STFU Parents: Yoonique Baby Names Update: How Speshul Is Your Baby?
Today marks the 200th STFU, Parents column on Mommyish, so in honor of the occasion, I’m writing about yoonique baby names. This is the category I’ve written about the most in this space (in fact, this is the SIXTH baby names column in four years — you can read the others here, here, here, here, and here), and yet I still felt compelled to comment now that Social Security officially reported adding over 1,000 brand spankin’ new names to the extended name popularity list (which acts as a registrar for names that have been used at least five times). I learned this news via an article on TODAY Parents that begins with this perfect lede: “There were 1,393 new baby names coined by creatively-inclined parents in 2014 — and it’s safe to say that at least 1,350 of them would have been better left as words, misspellings, celebrity surnames, or pure flights of fancy.” The article goes on to list some choice favorites, including Payzley (always a winner in my book), Mickinley (screw the ‘Mc’!), Royaltee (of course), and Wimberley (like ‘Kimberly,’ except in whiny/drunk baby talk).
Society has a heavily engaged relationship to baby names, partly because we all enjoy a good laugh or a scratch on the head, and partly because we’ve reached a point where absurd baby names have become wholly democratized. In America, at least, the income gap gets wider and wider, but no matter what sector you’re in, people regularly give their children terrible, made-up, unpronounceable, twee, garbage names so their kids will stand out from the crowd. Don’t get me wrong, I don’t think a bad name is the worst thing a parent can do to a child.
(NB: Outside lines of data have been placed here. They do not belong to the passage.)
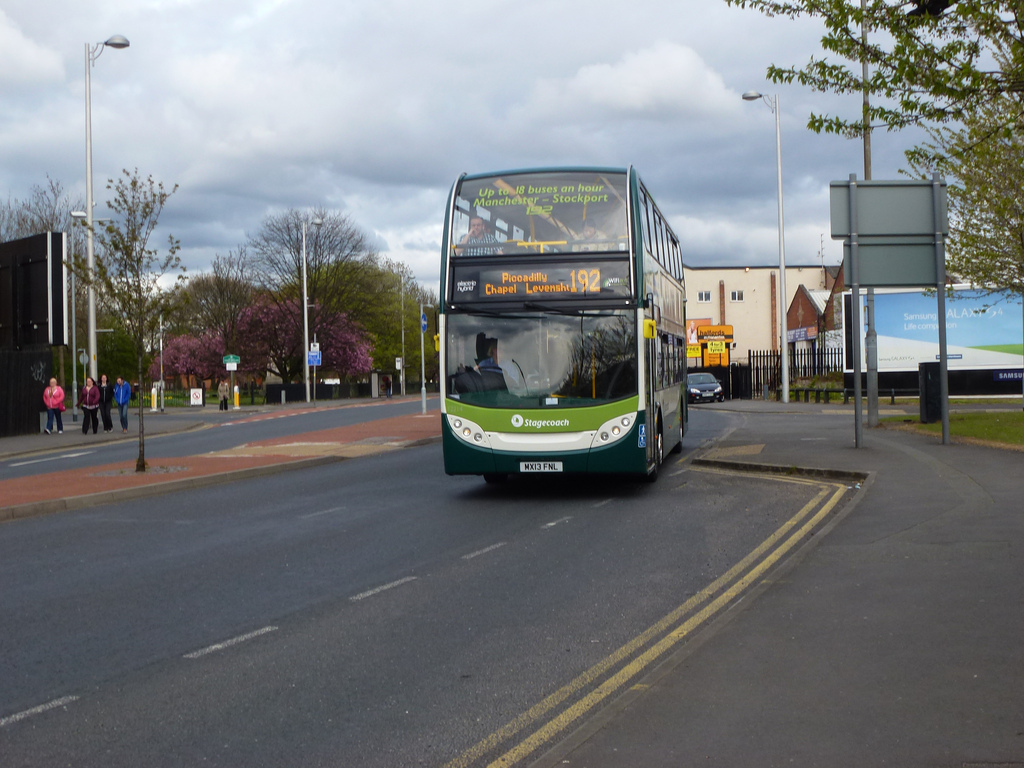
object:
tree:
[87, 208, 194, 458]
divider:
[43, 456, 229, 499]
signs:
[826, 181, 950, 285]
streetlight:
[263, 201, 339, 411]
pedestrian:
[115, 379, 131, 432]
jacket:
[112, 380, 131, 404]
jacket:
[76, 384, 101, 408]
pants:
[80, 409, 97, 434]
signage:
[699, 324, 734, 364]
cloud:
[525, 70, 709, 127]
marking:
[317, 521, 497, 591]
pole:
[770, 63, 797, 429]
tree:
[271, 206, 403, 416]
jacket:
[43, 386, 65, 407]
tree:
[147, 310, 223, 399]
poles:
[844, 190, 872, 446]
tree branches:
[214, 207, 398, 393]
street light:
[80, 32, 132, 381]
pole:
[82, 39, 98, 362]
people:
[43, 377, 67, 435]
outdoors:
[0, 0, 1024, 768]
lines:
[351, 137, 698, 503]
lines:
[665, 578, 745, 632]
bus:
[440, 167, 689, 490]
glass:
[454, 193, 599, 360]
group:
[564, 266, 600, 292]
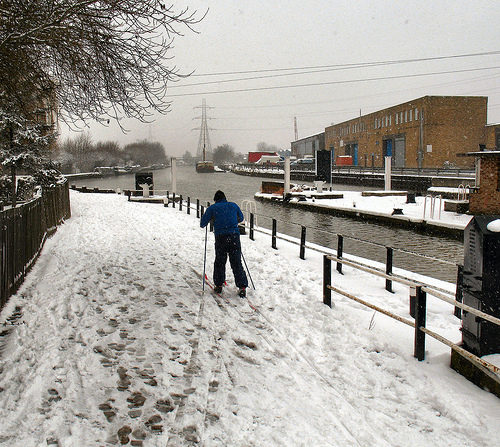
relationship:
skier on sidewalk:
[199, 189, 258, 300] [2, 182, 497, 446]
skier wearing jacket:
[199, 189, 258, 300] [200, 202, 243, 234]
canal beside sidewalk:
[68, 149, 465, 287] [2, 182, 497, 446]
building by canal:
[322, 94, 486, 175] [68, 149, 465, 287]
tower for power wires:
[187, 91, 221, 164] [123, 50, 500, 102]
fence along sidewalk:
[0, 175, 73, 301] [2, 182, 497, 446]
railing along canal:
[227, 161, 477, 184] [68, 149, 465, 287]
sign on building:
[424, 142, 435, 157] [322, 94, 486, 175]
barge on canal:
[193, 158, 217, 175] [68, 149, 465, 287]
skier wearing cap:
[199, 189, 258, 300] [211, 189, 229, 204]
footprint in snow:
[116, 424, 133, 444] [2, 184, 493, 441]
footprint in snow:
[148, 412, 165, 434] [2, 184, 493, 441]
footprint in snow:
[126, 394, 145, 422] [2, 184, 493, 441]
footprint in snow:
[46, 386, 64, 405] [2, 184, 493, 441]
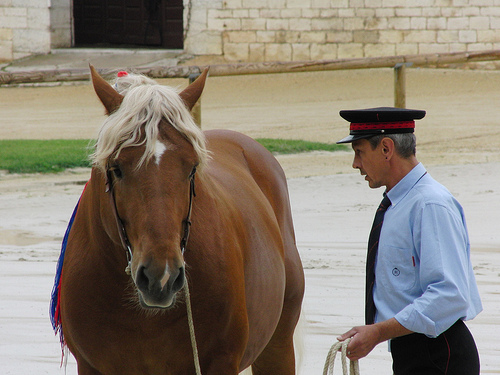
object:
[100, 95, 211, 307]
face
Being an awesome mom or dad who’s emotionally available to a child and makes wise education choices is much more important than whether or not the kid’s name is “Ajax” or “Wolverine” or “Kharrington.” There are much bigger problems in the world than parents who enthusiastically choose yoonique names for their kids. But isn’t that also why mocking them is so fun? That and the fact that some parents’ baby name choices are so special, they naturally inspire conversation.